> _REQUIRED ACTION_: Extract precisely the lines of the entries below, from the first line through the line containing "Fig.3 Threshold Voltage".

> _DATASET EXTRACT_:
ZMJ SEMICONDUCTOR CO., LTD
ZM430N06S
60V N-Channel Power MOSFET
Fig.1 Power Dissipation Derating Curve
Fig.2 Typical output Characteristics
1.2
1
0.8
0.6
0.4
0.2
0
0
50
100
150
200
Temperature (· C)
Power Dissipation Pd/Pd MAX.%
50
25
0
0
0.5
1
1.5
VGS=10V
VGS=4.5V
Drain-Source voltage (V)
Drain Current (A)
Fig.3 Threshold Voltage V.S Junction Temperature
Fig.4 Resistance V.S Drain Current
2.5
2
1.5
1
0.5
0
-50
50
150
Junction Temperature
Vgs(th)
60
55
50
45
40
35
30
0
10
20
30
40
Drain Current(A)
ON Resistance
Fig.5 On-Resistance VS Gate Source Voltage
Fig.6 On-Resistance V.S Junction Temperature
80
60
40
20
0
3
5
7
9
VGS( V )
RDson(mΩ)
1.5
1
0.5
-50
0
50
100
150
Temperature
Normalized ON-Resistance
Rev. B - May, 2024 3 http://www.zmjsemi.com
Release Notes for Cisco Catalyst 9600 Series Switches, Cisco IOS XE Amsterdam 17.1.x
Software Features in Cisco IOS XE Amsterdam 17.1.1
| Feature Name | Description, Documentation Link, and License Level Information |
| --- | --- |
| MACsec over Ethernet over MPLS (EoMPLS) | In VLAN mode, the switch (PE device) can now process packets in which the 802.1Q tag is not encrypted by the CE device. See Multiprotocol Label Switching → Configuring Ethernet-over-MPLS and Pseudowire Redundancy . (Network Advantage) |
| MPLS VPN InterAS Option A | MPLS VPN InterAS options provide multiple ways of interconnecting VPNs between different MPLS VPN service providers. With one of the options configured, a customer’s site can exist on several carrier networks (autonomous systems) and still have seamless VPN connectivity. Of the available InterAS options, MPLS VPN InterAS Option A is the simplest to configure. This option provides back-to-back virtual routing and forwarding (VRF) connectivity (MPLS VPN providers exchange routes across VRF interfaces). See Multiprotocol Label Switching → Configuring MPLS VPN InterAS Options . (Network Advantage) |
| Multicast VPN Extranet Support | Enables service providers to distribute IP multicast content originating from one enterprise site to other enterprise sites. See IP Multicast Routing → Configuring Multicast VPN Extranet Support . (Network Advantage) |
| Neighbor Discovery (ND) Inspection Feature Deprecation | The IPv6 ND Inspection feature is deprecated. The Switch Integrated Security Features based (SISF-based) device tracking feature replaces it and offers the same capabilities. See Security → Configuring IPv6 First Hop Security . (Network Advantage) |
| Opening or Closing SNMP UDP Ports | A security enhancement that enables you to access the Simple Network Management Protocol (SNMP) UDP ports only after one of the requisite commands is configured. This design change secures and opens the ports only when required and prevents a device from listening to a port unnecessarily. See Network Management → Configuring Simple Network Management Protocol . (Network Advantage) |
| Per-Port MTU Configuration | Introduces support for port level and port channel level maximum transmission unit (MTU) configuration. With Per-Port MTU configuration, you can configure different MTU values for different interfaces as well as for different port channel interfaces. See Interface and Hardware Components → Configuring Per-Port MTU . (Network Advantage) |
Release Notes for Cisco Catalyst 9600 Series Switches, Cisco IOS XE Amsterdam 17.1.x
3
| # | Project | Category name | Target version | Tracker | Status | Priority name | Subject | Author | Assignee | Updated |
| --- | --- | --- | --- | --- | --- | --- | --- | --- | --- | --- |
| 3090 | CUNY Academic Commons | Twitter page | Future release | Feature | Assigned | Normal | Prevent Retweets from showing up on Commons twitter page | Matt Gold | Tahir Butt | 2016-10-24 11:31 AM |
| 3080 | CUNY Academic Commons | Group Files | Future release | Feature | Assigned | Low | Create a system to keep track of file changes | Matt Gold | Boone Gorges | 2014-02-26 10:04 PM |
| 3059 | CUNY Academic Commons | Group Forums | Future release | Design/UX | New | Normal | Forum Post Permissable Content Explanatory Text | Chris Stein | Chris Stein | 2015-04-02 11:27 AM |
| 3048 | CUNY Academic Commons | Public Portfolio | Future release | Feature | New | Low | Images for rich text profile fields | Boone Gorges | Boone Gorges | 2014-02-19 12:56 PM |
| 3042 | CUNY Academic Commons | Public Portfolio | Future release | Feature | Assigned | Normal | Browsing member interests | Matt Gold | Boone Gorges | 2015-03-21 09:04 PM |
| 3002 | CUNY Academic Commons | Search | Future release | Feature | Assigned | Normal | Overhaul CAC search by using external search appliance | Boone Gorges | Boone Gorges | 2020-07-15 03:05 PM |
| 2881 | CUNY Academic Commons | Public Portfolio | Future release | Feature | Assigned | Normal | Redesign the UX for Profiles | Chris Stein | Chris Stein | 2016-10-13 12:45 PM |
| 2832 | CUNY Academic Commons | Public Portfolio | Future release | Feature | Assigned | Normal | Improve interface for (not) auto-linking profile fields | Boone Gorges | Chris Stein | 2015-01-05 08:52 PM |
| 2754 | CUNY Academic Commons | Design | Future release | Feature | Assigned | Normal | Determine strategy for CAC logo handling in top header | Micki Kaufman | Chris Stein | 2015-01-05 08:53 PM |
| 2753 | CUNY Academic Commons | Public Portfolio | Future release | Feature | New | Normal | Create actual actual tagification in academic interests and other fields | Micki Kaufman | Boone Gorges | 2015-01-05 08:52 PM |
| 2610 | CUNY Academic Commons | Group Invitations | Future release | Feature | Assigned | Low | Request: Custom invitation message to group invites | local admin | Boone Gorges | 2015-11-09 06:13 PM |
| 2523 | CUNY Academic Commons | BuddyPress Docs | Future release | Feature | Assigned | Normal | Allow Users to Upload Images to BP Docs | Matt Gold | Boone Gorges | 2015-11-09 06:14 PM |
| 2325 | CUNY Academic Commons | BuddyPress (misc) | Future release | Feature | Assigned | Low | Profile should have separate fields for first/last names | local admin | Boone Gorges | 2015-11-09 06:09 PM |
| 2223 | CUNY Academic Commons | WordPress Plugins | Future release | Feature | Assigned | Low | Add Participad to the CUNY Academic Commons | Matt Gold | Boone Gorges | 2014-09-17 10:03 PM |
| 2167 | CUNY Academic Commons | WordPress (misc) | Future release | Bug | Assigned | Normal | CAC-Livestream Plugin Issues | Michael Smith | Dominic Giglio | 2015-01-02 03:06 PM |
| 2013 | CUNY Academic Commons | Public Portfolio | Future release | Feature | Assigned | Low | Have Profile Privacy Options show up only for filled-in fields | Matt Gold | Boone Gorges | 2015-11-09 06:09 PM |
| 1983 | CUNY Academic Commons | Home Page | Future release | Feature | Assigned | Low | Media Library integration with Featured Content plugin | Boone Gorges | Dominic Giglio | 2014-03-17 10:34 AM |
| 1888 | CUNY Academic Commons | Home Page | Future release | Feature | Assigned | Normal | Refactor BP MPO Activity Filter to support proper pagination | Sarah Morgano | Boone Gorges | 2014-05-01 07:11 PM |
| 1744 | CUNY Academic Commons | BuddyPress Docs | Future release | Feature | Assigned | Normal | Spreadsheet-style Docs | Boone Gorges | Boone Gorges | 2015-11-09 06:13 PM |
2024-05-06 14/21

> _OUTPUT FOR THIS EXERCISE_:
ZMJ SEMICONDUCTOR CO., LTD
ZM430N06S
60V N-Channel Power MOSFET
Fig.1 Power Dissipation Derating Curve
Fig.2 Typical output Characteristics
1.2
1
0.8
0.6
0.4
0.2
0
0
50
100
150
200
Temperature (· C)
Power Dissipation Pd/Pd MAX.%
50
25
0
0
0.5
1
1.5
VGS=10V
VGS=4.5V
Drain-Source voltage (V)
Drain Current (A)
Fig.3 Threshold Voltage V.S Junction Temperature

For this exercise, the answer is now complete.